_EXERCISE REQUIREMENTS_. Below, find the line containing "[44,426,89,434] process. ->" and the line containing "[97,180,156,189] index.md ->"; reproduce exactly those two and every line between them, omitting pictures.

Itemized modification records:
□ □ □

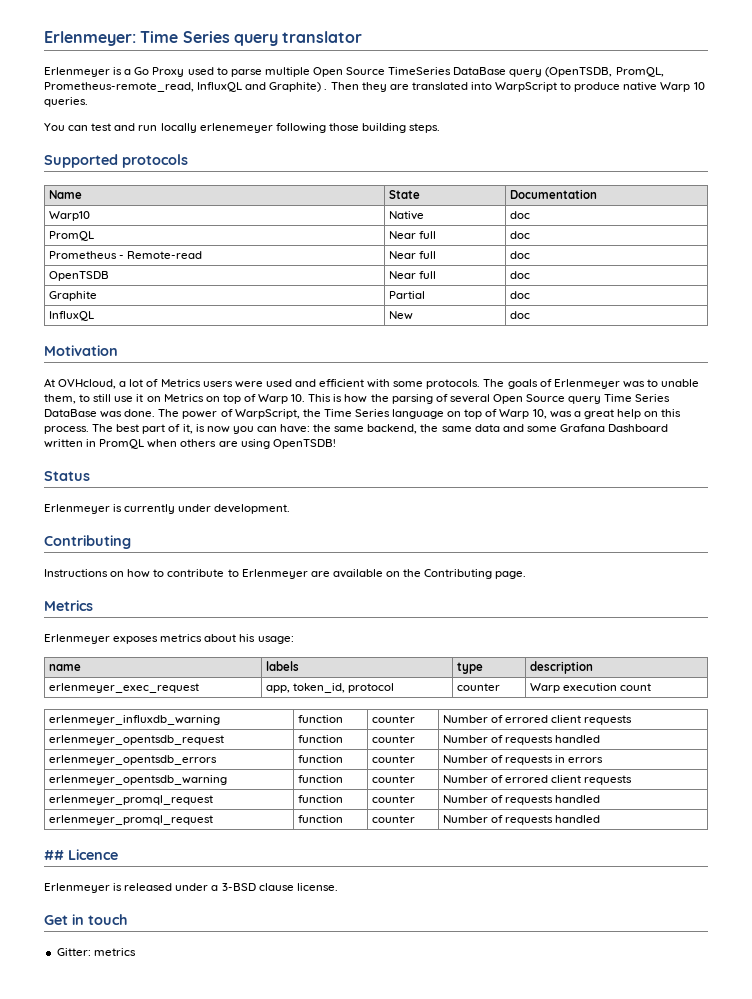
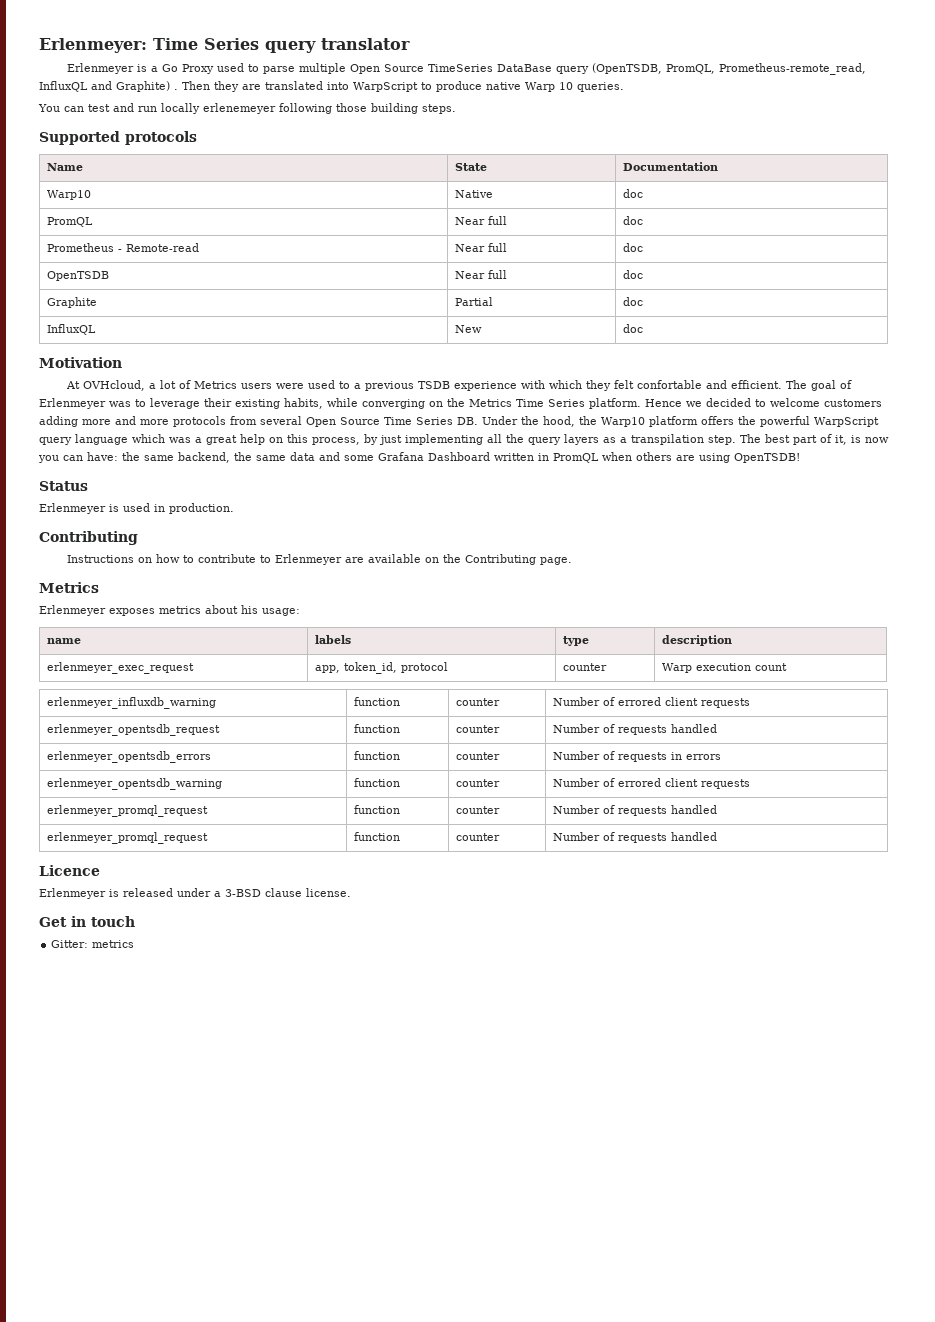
[294,379,700,389] [44,394,448,404] and efficient with some protocols. The goals of Erlenmeyer was to unable them, to still use it on Metrics on top of Warp 10. This is how the parsing of -> [339,380,853,391] [39,398,882,409] [39,416,257,427] to a previous TSDB experience with which they felt confortable and efficient. The goal of Erlenmeyer was to leverage their existing habits, while converging on the Metrics Time Series platform. Hence we decided to welcome customers adding more and more protocols from
[568,394,671,404] [44,409,547,419] query Time Series DataBase was done. The power of WarpScript, the Time Series language on top of Warp 10, -> [384,416,879,427] [39,434,165,445] Time Series DB. Under the hood, the Warp10 platform offers the powerful WarpScript query language which
[44,426,89,434] process. -> [312,434,736,445] process, by just implementing all the query layers as a transpilation step.
[124,504,291,514] currently under development. -> [123,503,234,514] used in production.
[44,850,64,860] ## -> (718, 836) none

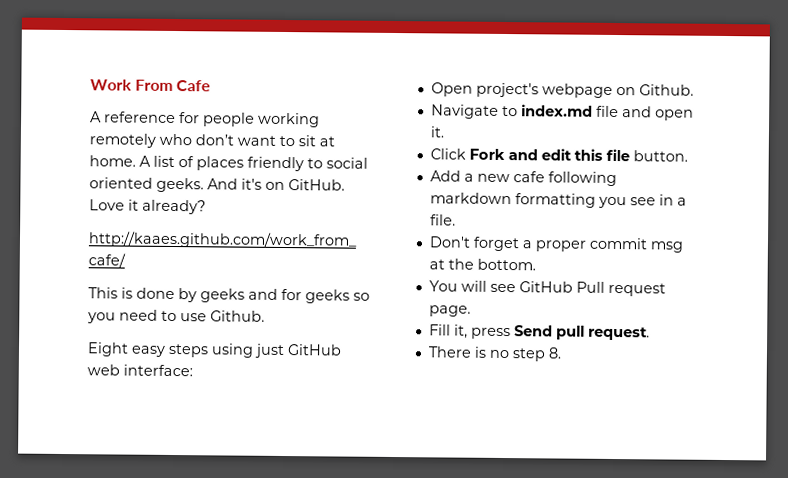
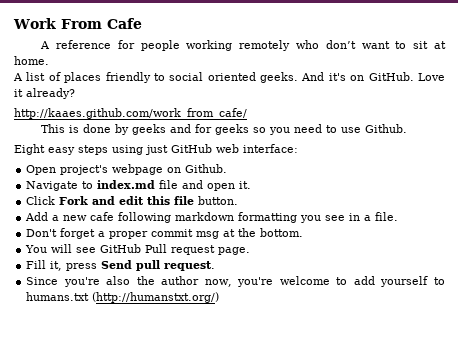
(136, 161) none -> (49, 60) //
[427,346,562,362] There is no step 8. -> [26,276,446,287] [26,292,220,303] Since you're also the author now, you're welcome to add yourself to humans.txt (http://humanstxt.org/)

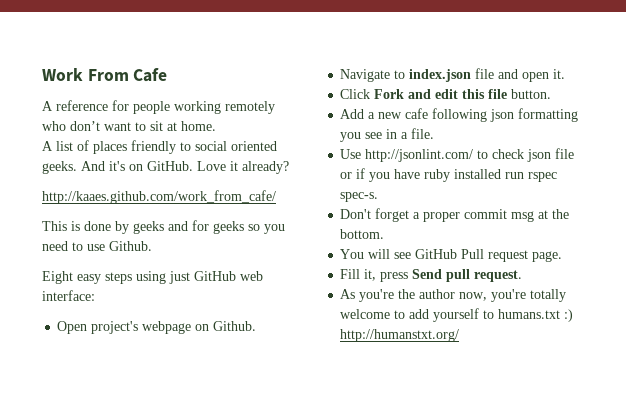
[97,180,156,189] index.md -> [409,69,472,82] index.json
[175,212,235,221] markdown -> [490,109,515,122] json
(399, 216) none -> [340,148,575,162] [340,168,558,182] [340,192,379,202] // Use http://jsonlint.com/ to check json file or if you have ruby installed run rspec spec-s.
[26,276,131,287] Since you're also -> [340,289,395,302] As you're
(274, 282) none -> [530,289,567,302] totally
[92,292,220,303] (http://humanstxt.org/) -> [564,309,574,322] [340,329,460,342] :) http://humanstxt.org/

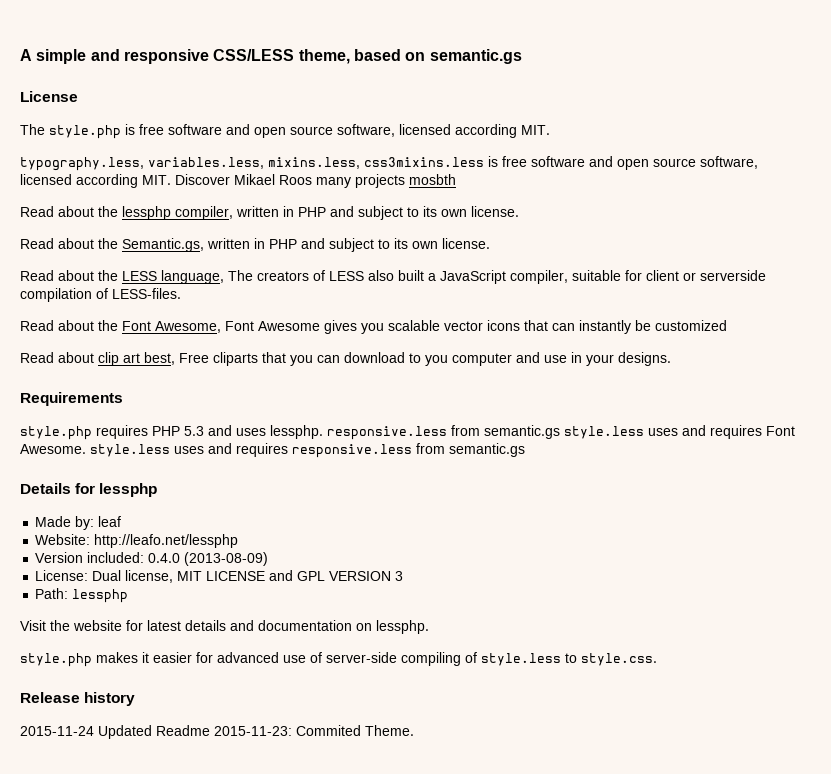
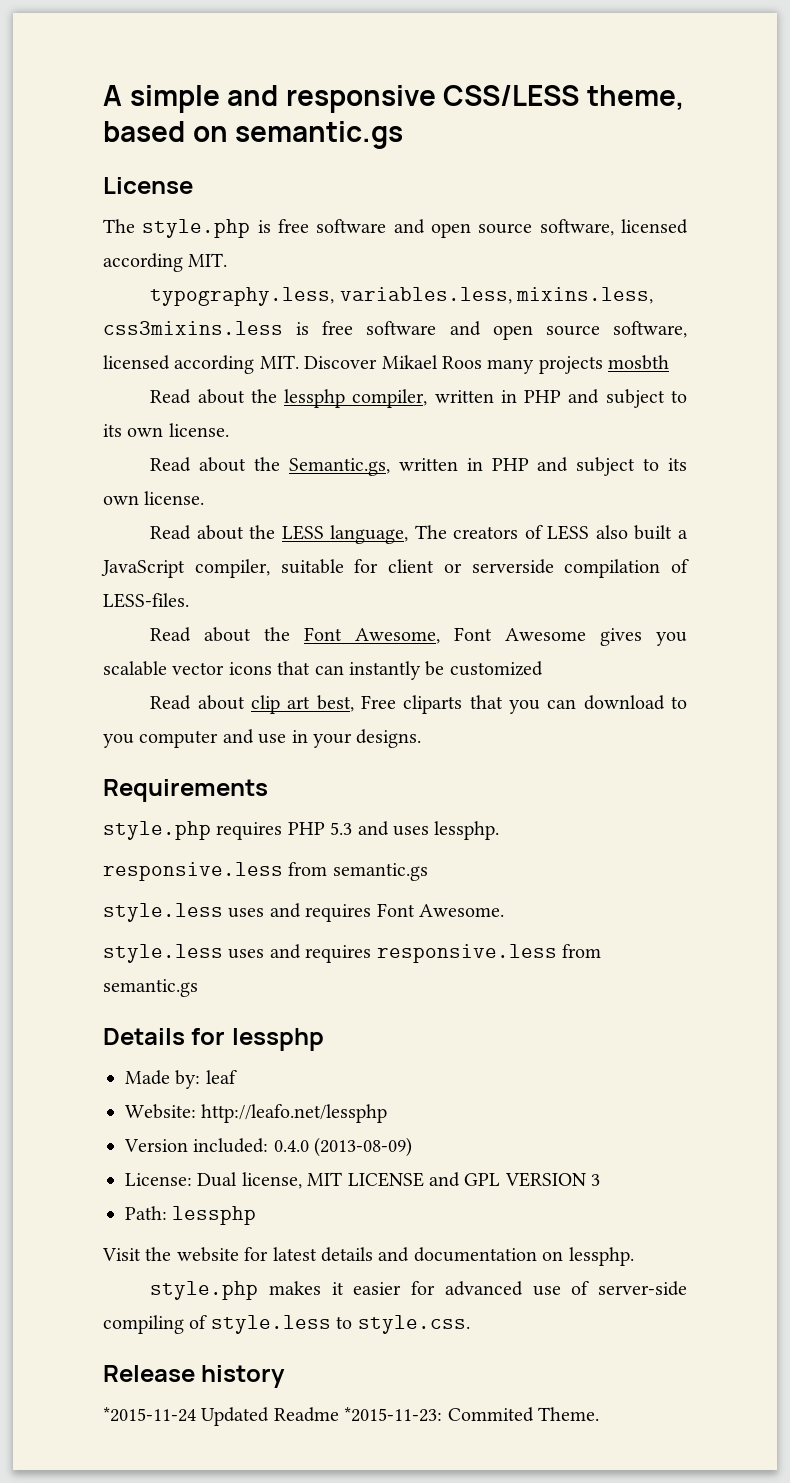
[327,425,560,440] responsive.less from semantic.gs -> [103,862,428,881] // responsive.less from semantic.gs //
(86, 449) none -> (504, 910) //
[20,726,94,736] 2015-11-24 -> [103,1407,196,1422] *2015-11-24
[214,726,292,736] 2015-11-23: -> [344,1407,443,1422] *2015-11-23:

□ □ □

_FINISHED EXERCISE_.
[44,426,89,434] process. -> [312,434,736,445] process, by just implementing all the query layers as a transpilation step.
[124,504,291,514] currently under development. -> [123,503,234,514] used in production.
[44,850,64,860] ## -> (718, 836) none

(136, 161) none -> (49, 60) //
[427,346,562,362] There is no step 8. -> [26,276,446,287] [26,292,220,303] Since you're also the author now, you're welcome to add yourself to humans.txt (http://humanstxt.org/)

[97,180,156,189] index.md -> [409,69,472,82] index.json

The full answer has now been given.